Pour commencer, placez la souris rasée et anesthésiée sur un coussin chauffant. Pincez la peau avec une pince à épiler près du quatrième mamelon et coupez la peau en relief avec des ciseaux pointus pour faire une incision médiane d’environ un centimètre. Faites des incisions circulaires autour de la glande dans les directions crânienne et caudale, et retirez soigneusement la peau de l’abdomen.
Retirez rapidement tout sang exogène avec une solution saline physiologique pour éviter une perte ultérieure de résolution optique. Pour minimiser la perte de sang, scellez tous les vaisseaux sanguins proéminents avec un cautériseur portable. Ensuite, taquinez doucement la couche superficielle à l’aide d’une pince fine pour éliminer le tissu conjonctif et adipeux superficiel.
Gardez la glande exposée humide avec une solution saline physiologique. Si nécessaire, traitez la glande avec des agents exogènes, par exemple des agents pharmacologiques ou des colorants spécifiques aux organites en baignant les glandes exposées pendant l’opération. Protégez la paroi abdominale avec un film thermoplastique semi-transparent et flexible.
Positionnez soigneusement la souris avec le côté abdominal vers le bas sur une platine de microscope inversée de sorte que le rabat cutané s’étende sur le verre de couverture central. Protégez les zones exposées avec une fine couche de gel. Collez la patte arrière et la queue à la scène.

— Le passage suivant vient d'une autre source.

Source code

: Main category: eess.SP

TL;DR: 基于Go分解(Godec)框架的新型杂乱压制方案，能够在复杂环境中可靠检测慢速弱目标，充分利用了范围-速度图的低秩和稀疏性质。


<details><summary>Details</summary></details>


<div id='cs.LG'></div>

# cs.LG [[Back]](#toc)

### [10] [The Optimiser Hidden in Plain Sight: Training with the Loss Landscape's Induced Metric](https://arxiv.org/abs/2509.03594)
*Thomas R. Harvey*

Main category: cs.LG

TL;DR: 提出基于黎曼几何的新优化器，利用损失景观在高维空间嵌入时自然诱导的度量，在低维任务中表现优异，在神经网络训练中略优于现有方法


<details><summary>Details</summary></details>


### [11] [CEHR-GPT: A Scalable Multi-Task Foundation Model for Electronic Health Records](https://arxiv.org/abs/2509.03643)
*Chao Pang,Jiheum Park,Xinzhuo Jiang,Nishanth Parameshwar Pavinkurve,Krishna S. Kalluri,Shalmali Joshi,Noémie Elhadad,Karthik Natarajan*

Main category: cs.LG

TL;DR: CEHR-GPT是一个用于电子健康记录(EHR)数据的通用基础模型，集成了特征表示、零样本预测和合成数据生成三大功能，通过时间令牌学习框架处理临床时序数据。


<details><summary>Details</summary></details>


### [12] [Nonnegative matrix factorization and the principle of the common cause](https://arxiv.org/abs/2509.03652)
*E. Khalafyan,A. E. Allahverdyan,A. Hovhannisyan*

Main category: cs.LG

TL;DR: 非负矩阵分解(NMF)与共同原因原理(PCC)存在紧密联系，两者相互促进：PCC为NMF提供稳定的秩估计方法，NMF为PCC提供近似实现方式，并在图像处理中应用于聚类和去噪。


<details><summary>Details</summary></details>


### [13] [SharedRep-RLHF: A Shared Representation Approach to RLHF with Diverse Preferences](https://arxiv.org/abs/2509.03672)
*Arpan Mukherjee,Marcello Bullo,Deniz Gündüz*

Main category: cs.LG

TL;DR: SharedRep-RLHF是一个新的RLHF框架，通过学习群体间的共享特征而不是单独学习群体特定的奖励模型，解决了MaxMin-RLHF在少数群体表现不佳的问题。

Ensuite, placez une entretoise crantée sur mesure préparée à partir de trois bâtons de coton collés entre le rabat de peau et la paroi du corps pour amortir la glande des artefacts de mouvement causés par la respiration et le rythme cardiaque. Collez solidement un couvercle en plastique à chaque extrémité de l’ouverture de la platine pour empêcher le rabat cutané de glisser pendant l’imagerie. Insérez un cathéter à demeure sous-cutané sous la peau dorsale attaché à un tube, une seringue et une pompe.
À l’aide de la microscopie à fluorescence conventionnelle, confirmez que le lambeau de peau est stable avec un flux sanguin adéquat. Effectuer la microscopie confocale conventionnelle de la souris EGFP cyto ou EGFP membrane marquée avec BODIPY 665676 et la microscopie à deux photons de la souris membrane EGFP marquée au monodansylpentane et la souris à membrane tdTomato marquée au monodansylpentane. Chez les souris cyto EGFP, le cytoplasme des cellules épithéliales sécrétoires a été nettement marqué par EGFP.

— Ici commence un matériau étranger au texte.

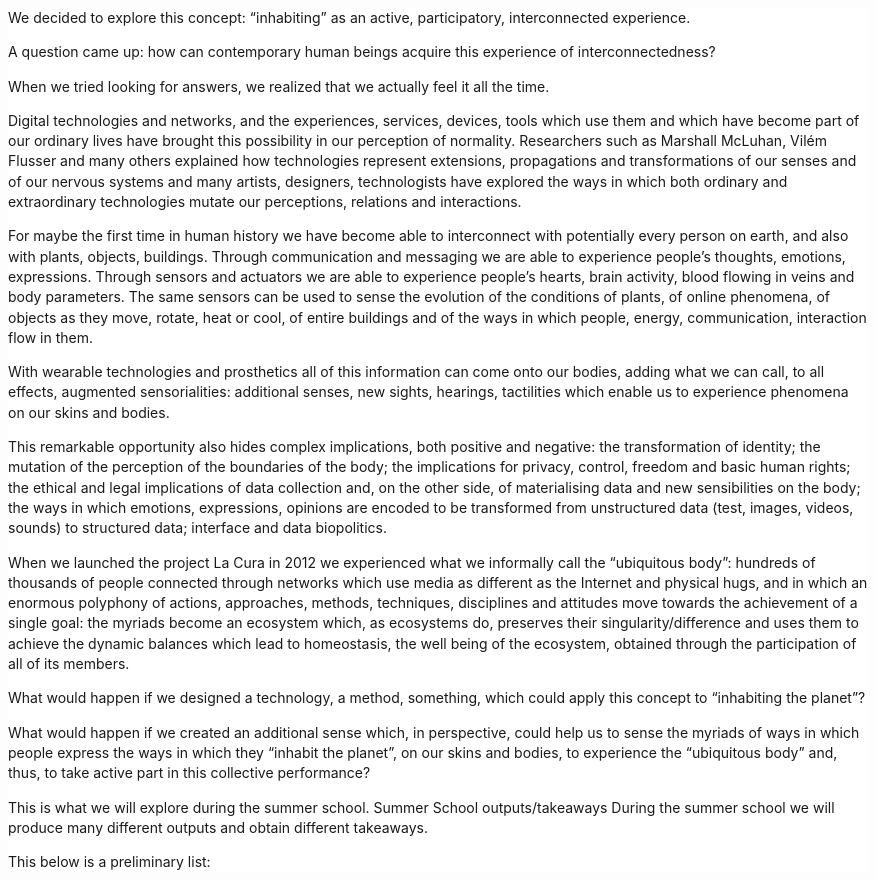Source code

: We decided to explore this concept: “inhabiting” as an active, participatory, interconnected experience.

A question came up: how can contemporary human beings acquire this experience of interconnectedness?

When we tried looking for answers, we realized that we actually feel it all the time.

Digital technologies and networks, and the experiences, services, devices, tools which use them and which have become part of our ordinary lives have brought this possibility in our perception of normality. Researchers such as Marshall McLuhan, Vilém Flusser and many others explained how technologies represent extensions, propagations and transformations of our senses and of our nervous systems and many artists, designers, technologists have explored the ways in which both ordinary and extraordinary technologies mutate our perceptions, relations and interactions.

For maybe the first time in human history we have become able to interconnect with potentially every person on earth, and also with plants, objects, buildings. Through communication and messaging we are able to experience people’s thoughts, emotions, expressions. Through sensors and actuators we are able to experience people’s hearts, brain activity, blood flowing in veins and body parameters. The same sensors can be used to sense the evolution of the conditions of plants, of online phenomena, of objects as they move, rotate, heat or cool, of entire buildings and of the ways in which people, energy, communication, interaction flow in them.

With wearable technologies and prosthetics all of this information can come onto our bodies, adding what we can call, to all effects, augmented sensorialities: additional senses, new sights, hearings, tactilities which enable us to experience phenomena on our skins and bodies.

This remarkable opportunity also hides complex implications, both positive and negative: the transformation of identity; the mutation of the perception of the boundaries of the body; the implications for privacy, control, freedom and basic human rights; the ethical and legal implications of data collection and, on the other side, of materialising data and new sensibilities on the body; the ways in which emotions, expressions, opinions are encoded to be transformed from unstructured data (test, images, videos, sounds) to structured data; interface and data biopolitics.

When we launched the project La Cura in 2012 we experienced what we informally call the “ubiquitous body”: hundreds of thousands of people connected through networks which use media as different as the Internet and physical hugs, and in which an enormous polyphony of actions, approaches, methods, techniques, disciplines and attitudes move towards the achievement of a single goal: the myriads become an ecosystem which, as ecosystems do, preserves their singularity/difference and uses them to achieve the dynamic balances which lead to homeostasis, the well being of the ecosystem, obtained through the participation of all of its members.

What would happen if we designed a technology, a method, something, which could apply this concept to “inhabiting the planet”?

What would happen if we created an additional sense which, in perspective, could help us to sense the myriads of ways in which people express the ways in which they “inhabit the planet”, on our skins and bodies, to experience the “ubiquitous body” and, thus, to take active part in this collective performance?

This is what we will explore during the summer school.
Summer School outputs/takeaways
During the summer school we will produce many different outputs and obtain different takeaways.

This below is a preliminary list:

Dans le même temps, les gouttelettes lipidiques colorées au BODIPY 665676 apparues sous forme de corps fluorescents ronds, en particulier vers la surface apicale. L’analyse en accéléré a montré que les gouttelettes lipidiques colorées à la 665676 BODIPY se déplaçaient des régions basale vers les régions apicales à des vitesses variables et fusionnaient les unes avec les autres en transit. Chez les souris à membrane EGFP, EGFP a mis en évidence les membranes plasmiques des cellules épithéliales capillaires et sécrétoires et les gouttelettes lipidiques colorées par BODIPY étaient visibles dans tout le cytoplasme.

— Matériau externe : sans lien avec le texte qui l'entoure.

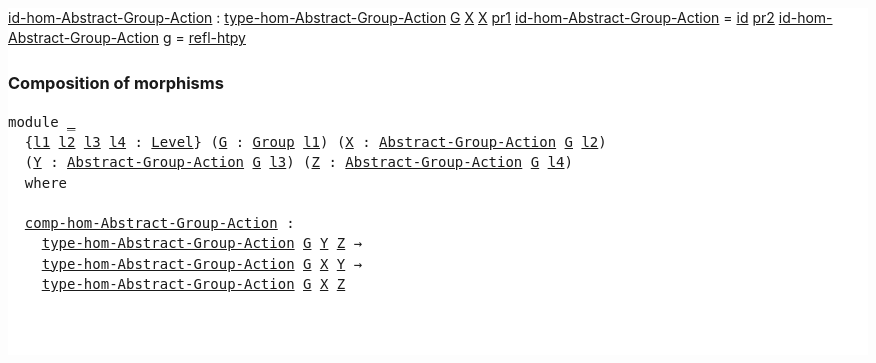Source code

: 
  <a id="2494" href="group-theory.homomorphisms-group-actions.html#2494" class="Function">id-hom-Abstract-Group-Action</a> <a id="2523" class="Symbol">:</a> <a id="2525" href="group-theory.homomorphisms-group-actions.html#1555" class="Function">type-hom-Abstract-Group-Action</a> <a id="2556" href="group-theory.homomorphisms-group-actions.html#2436" class="Bound">G</a> <a id="2558" href="group-theory.homomorphisms-group-actions.html#2451" class="Bound">X</a> <a id="2560" href="group-theory.homomorphisms-group-actions.html#2451" class="Bound">X</a>
  <a id="2564" href="foundation-core.dependent-pair-types.html#605" class="Field">pr1</a> <a id="2568" href="group-theory.homomorphisms-group-actions.html#2494" class="Function">id-hom-Abstract-Group-Action</a> <a id="2597" class="Symbol">=</a> <a id="2599" href="foundation-core.functions.html#322" class="Function">id</a>
  <a id="2604" href="foundation-core.dependent-pair-types.html#617" class="Field">pr2</a> <a id="2608" href="group-theory.homomorphisms-group-actions.html#2494" class="Function">id-hom-Abstract-Group-Action</a> <a id="2637" href="group-theory.homomorphisms-group-actions.html#2637" class="Bound">g</a> <a id="2639" class="Symbol">=</a> <a id="2641" href="foundation-core.homotopies.html#741" class="Function">refl-htpy</a>
</pre>
### Composition of morphisms

<pre class="Agda"><a id="2694" class="Keyword">module</a> <a id="2701" href="group-theory.homomorphisms-group-actions.html#2701" class="Module">_</a>
  <a id="2705" class="Symbol">{</a><a id="2706" href="group-theory.homomorphisms-group-actions.html#2706" class="Bound">l1</a> <a id="2709" href="group-theory.homomorphisms-group-actions.html#2709" class="Bound">l2</a> <a id="2712" href="group-theory.homomorphisms-group-actions.html#2712" class="Bound">l3</a> <a id="2715" href="group-theory.homomorphisms-group-actions.html#2715" class="Bound">l4</a> <a id="2718" class="Symbol">:</a> <a id="2720" href="Agda.Primitive.html#597" class="Postulate">Level</a><a id="2725" class="Symbol">}</a> <a id="2727" class="Symbol">(</a><a id="2728" href="group-theory.homomorphisms-group-actions.html#2728" class="Bound">G</a> <a id="2730" class="Symbol">:</a> <a id="2732" href="group-theory.groups.html#2481" class="Function">Group</a> <a id="2738" href="group-theory.homomorphisms-group-actions.html#2706" class="Bound">l1</a><a id="2740" class="Symbol">)</a> <a id="2742" class="Symbol">(</a><a id="2743" href="group-theory.homomorphisms-group-actions.html#2743" class="Bound">X</a> <a id="2745" class="Symbol">:</a> <a id="2747" href="group-theory.group-actions.html#1205" class="Function">Abstract-Group-Action</a> <a id="2769" href="group-theory.homomorphisms-group-actions.html#2728" class="Bound">G</a> <a id="2771" href="group-theory.homomorphisms-group-actions.html#2709" class="Bound">l2</a><a id="2773" class="Symbol">)</a>
  <a id="2777" class="Symbol">(</a><a id="2778" href="group-theory.homomorphisms-group-actions.html#2778" class="Bound">Y</a> <a id="2780" class="Symbol">:</a> <a id="2782" href="group-theory.group-actions.html#1205" class="Function">Abstract-Group-Action</a> <a id="2804" href="group-theory.homomorphisms-group-actions.html#2728" class="Bound">G</a> <a id="2806" href="group-theory.homomorphisms-group-actions.html#2712" class="Bound">l3</a><a id="2808" class="Symbol">)</a> <a id="2810" class="Symbol">(</a><a id="2811" href="group-theory.homomorphisms-group-actions.html#2811" class="Bound">Z</a> <a id="2813" class="Symbol">:</a> <a id="2815" href="group-theory.group-actions.html#1205" class="Function">Abstract-Group-Action</a> <a id="2837" href="group-theory.homomorphisms-group-actions.html#2728" class="Bound">G</a> <a id="2839" href="group-theory.homomorphisms-group-actions.html#2715" class="Bound">l4</a><a id="2841" class="Symbol">)</a>
  <a id="2845" class="Keyword">where</a>

  <a id="2854" href="group-theory.homomorphisms-group-actions.html#2854" class="Function">comp-hom-Abstract-Group-Action</a> <a id="2885" class="Symbol">:</a>
    <a id="2891" href="group-theory.homomorphisms-group-actions.html#1555" class="Function">type-hom-Abstract-Group-Action</a> <a id="2922" href="group-theory.homomorphisms-group-actions.html#2728" class="Bound">G</a> <a id="2924" href="group-theory.homomorphisms-group-actions.html#2778" class="Bound">Y</a> <a id="2926" href="group-theory.homomorphisms-group-actions.html#2811" class="Bound">Z</a> <a id="2928" class="Symbol">→</a>
    <a id="2934" href="group-theory.homomorphisms-group-actions.html#1555" class="Function">type-hom-Abstract-Group-Action</a> <a id="2965" href="group-theory.homomorphisms-group-actions.html#2728" class="Bound">G</a> <a id="2967" href="group-theory.homomorphisms-group-actions.html#2743" class="Bound">X</a> <a id="2969" href="group-theory.homomorphisms-group-actions.html#2778" class="Bound">Y</a> <a id="2971" class="Symbol">→</a>
    <a id="2977" href="group-theory.homomorphisms-group-actions.html#1555" class="Function">type-hom-Abstract-Group-Action</a> <a id="3008" href="group-theory.homomorphisms-group-actions.html#2728" class="Bound">G</a> <a id="3010" href="group-theory.homomorphisms-group-actions.html#2743" class="Bound">X</a> <a id="3012" href="group-theory.homomorphisms-group-actions.html#2811" class="Bound">Z</a>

La microscopie à deux photons des glandes mammaires de souris à membrane EGFP ou à membrane tdTomato a permis une étude plus complète de la morphologie des glandes. Les fibres de collagène à la surface sont visualisées dans le canal monodansylpentane par génération de seconde harmonique. Plus loin dans le parenchyme, l’épithélium sécrétoire est révélé par des membranes plasmiques basales, latérales et apicales et des gouttelettes lipidiques colorées au monodansylpentane.
La lumière centrale devient évidente plus loin dans l’alvéole. Le fluorophore rouge tdTomato a été particulièrement utile pour le marquage de l’endothélium capillaire, contrairement à l’EGFP chez les souris cyto EGFP.